» **TEXT**:
━━━━━━━━━━━━━━━━━━━━

Re: [patch -mm 08/18] oom: badness heuristic rewrite
[Posted June 7, 2010 by corbet]
| From: |
| David Rientjes <rientjes-AT-google.com> |
| To: |
| KOSAKI Motohiro <kosaki.motohiro-AT-jp.fujitsu.com> |
| Subject: |
| Re: [patch -mm 08/18] oom: badness heuristic rewrite |
| Date: |
| Fri, 4 Jun 2010 13:57:16 -0700 (PDT) |
| Cc: |
| Andrew Morton <akpm-AT-linux-foundation.org>, Rik van Riel <riel-AT-redhat.com>,
Nick Piggin <npiggin-AT-suse.de>, Oleg Nesterov <oleg-AT-redhat.com>,
KAMEZAWA Hiroyuki <kamezawa.hiroyu-AT-jp.fujitsu.com>,
Balbir Singh <balbir-AT-linux.vnet.ibm.com>, linux-mm-AT-kvack.org |
| Archive-link: |
| Article, Thread
|
On Fri, 4 Jun 2010, KOSAKI Motohiro wrote:
> Have you review the actual patches? And No, I don't think "complete
> replace with no test result" is adequate development way.
>
I have repeatedly said that the oom killer no longer kills KDE when run on
my desktop in the presence of a memory hogging task that was written
specifically to oom the machine. That's a better result than the
current implementation and was discussed thoroughly during the discussion
on this mailing list back in February that inspired this rewrite to begin
with. I don't think there's any mystery there since you've referred to
that change specifically for KDE in this thread yourself.
> And, When developers post large patch set, Usually _you_ request show
> demonstrate result. I haven't seen such result in this activity.
>
You want to see a log that says "Killed process 1234 (memory-hogger)..."
instead of "Killed process 1234 (kdeinit)..."? You've supported the
change from total_vm to rss as a baseline to begin with. And after all
this discussion, this is the first time you've ever said you wanted to see
that type of log or anything like it.
> However, It doesn't give any reason to avoid code review and violate
> our development process.
>
Nobody is avoiding code review here, that's pretty obvious, and I have no
idea you're referring to when you're saying I'm violating the development
process because this happens to rewrite an entire function and requires a
new user interface and callsite fixups to be meaningful. You specifically
asked me to push the forkbomb detector in a different patch and I did that
because it makes sense to seperate that heuristic, but even then you just
wrote "nack" and haven't responded with why even after I've replied twice
asking. I'm really confused this behavior.
> > And I'm going to have to get into it because of you guys' seeming
> > inability to get your act together.
>
> Inability? What do you mean inability? Almost all developers cooperate
> for making stabilized kernel. Is this effort inability? or meaningless?
>
I think he's saying that he expects that we should be able to work
cooperateively in resolving any differences that we have in a respectful
and technical manner on this list.
But I'll also add my two cents in that and say that we should probably be
leaving maintainer duties up to the actual -mm tree maintainer, he knows
the development process you're talking about pretty well.
> Actually, the descriptions doesn't looks better really. We sometimes
> ask him
> - which problem occur? how do you reproduce it?
KDE gets killed, memory hogger doesn't. Run memory hogger on your
desktop. KOSAKI, this isn't a surprise to you.
If this is your objection, I can certainly elaborate more in the changelog
but up until yesterday you've never said you have a problem with it so how
am I supposed to make any forward progress on this? I can't read your
mind when you say "nack" and I'd like to resolve any issues that people
have, but that requires that they get involved.

━━━━━━━━━━━━━━━━━━━━

» **DIRECTIONS**:
[a] In the email, condense the paragraph beginning "I have repeatedly said that the oom killer" into a short bulleted list that keeps its main facts.
[b] Reproduce the stretch of the email from "But I'll also" through "surprise to you.".

» **ROWS**:
━━━━━━━━━━━━━━━━━━━━

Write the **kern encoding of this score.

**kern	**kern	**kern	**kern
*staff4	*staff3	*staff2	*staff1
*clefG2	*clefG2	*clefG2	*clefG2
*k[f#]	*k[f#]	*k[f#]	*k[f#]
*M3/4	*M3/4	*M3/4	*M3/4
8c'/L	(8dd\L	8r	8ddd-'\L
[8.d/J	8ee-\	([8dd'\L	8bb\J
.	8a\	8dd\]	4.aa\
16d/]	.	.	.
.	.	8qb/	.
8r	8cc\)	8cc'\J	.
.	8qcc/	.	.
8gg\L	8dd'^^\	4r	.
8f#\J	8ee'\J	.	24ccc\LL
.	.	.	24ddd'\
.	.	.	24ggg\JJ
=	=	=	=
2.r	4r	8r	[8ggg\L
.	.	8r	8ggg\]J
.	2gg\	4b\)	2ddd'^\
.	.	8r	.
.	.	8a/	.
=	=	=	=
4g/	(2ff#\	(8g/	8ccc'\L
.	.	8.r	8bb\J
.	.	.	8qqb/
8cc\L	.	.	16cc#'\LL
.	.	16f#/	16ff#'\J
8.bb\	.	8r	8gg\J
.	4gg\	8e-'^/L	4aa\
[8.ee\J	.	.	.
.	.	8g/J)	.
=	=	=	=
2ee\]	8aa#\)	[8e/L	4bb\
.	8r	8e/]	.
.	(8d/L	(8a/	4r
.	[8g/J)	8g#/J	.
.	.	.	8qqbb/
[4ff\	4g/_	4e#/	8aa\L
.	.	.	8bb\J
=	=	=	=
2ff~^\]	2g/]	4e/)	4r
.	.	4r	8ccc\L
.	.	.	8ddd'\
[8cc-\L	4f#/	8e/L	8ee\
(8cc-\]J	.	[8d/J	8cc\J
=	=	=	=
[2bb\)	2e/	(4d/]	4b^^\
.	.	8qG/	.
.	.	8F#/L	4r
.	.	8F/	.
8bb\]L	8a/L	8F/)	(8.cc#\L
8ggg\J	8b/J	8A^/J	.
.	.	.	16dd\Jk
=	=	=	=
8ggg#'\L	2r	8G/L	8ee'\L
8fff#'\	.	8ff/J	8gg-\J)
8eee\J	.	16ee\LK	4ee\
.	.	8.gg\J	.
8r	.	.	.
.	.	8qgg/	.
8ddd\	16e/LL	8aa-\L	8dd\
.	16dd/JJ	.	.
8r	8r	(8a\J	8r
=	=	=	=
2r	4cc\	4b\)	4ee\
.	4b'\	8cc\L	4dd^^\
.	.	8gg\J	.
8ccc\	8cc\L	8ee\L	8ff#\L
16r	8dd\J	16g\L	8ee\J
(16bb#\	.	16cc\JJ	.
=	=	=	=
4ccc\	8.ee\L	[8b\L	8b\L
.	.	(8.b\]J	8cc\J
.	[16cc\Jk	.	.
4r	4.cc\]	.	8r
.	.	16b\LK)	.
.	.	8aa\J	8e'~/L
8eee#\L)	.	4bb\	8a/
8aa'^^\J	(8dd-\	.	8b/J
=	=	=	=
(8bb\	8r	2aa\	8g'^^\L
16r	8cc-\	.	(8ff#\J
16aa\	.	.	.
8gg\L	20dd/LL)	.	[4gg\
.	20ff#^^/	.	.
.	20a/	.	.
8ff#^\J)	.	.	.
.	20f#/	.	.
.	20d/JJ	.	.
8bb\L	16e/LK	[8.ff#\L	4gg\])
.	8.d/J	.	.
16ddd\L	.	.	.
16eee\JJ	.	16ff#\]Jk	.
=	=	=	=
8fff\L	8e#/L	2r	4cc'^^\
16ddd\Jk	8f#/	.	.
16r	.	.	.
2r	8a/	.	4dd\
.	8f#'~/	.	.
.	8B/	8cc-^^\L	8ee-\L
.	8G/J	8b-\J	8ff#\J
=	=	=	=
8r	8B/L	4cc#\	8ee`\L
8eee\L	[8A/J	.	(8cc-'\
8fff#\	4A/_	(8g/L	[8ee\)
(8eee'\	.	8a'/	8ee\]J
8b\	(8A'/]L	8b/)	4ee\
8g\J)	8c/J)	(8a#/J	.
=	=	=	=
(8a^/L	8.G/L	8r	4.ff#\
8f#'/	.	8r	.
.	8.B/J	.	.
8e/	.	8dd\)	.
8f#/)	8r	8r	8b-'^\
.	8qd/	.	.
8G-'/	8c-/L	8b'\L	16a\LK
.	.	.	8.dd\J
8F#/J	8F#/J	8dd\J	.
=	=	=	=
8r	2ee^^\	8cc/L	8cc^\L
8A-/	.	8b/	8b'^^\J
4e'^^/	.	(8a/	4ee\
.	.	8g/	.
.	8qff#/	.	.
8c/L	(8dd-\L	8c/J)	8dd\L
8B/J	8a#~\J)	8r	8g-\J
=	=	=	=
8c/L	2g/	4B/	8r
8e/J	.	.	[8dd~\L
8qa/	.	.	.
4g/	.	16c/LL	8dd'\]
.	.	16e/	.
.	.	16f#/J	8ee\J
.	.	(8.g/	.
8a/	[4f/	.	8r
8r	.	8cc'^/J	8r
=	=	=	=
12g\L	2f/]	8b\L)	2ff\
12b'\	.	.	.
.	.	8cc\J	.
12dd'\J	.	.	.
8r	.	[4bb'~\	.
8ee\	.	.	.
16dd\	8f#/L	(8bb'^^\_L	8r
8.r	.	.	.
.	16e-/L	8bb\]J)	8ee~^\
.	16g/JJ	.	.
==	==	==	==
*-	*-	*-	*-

━━━━━━━━━━━━━━━━━━━━

» **SOLUTION SET**:
[a]
- On the writer's desktop, the oom killer no longer kills KDE when a memory-hogging task built specifically to oom the machine is running.
- The writer calls this a better result than the current implementation.
- The result was discussed thoroughly on this mailing list in February, and that discussion inspired the rewrite.
- The writer sees no mystery here, because the recipient has referred to that change for KDE in this thread.

[b]
But I'll also add my two cents in that and say that we should probably be
leaving maintainer duties up to the actual -mm tree maintainer, he knows
the development process you're talking about pretty well.
> Actually, the descriptions doesn't looks better really. We sometimes
> ask him
> - which problem occur? how do you reproduce it?
KDE gets killed, memory hogger doesn't. Run memory hogger on your
desktop. KOSAKI, this isn't a surprise to you.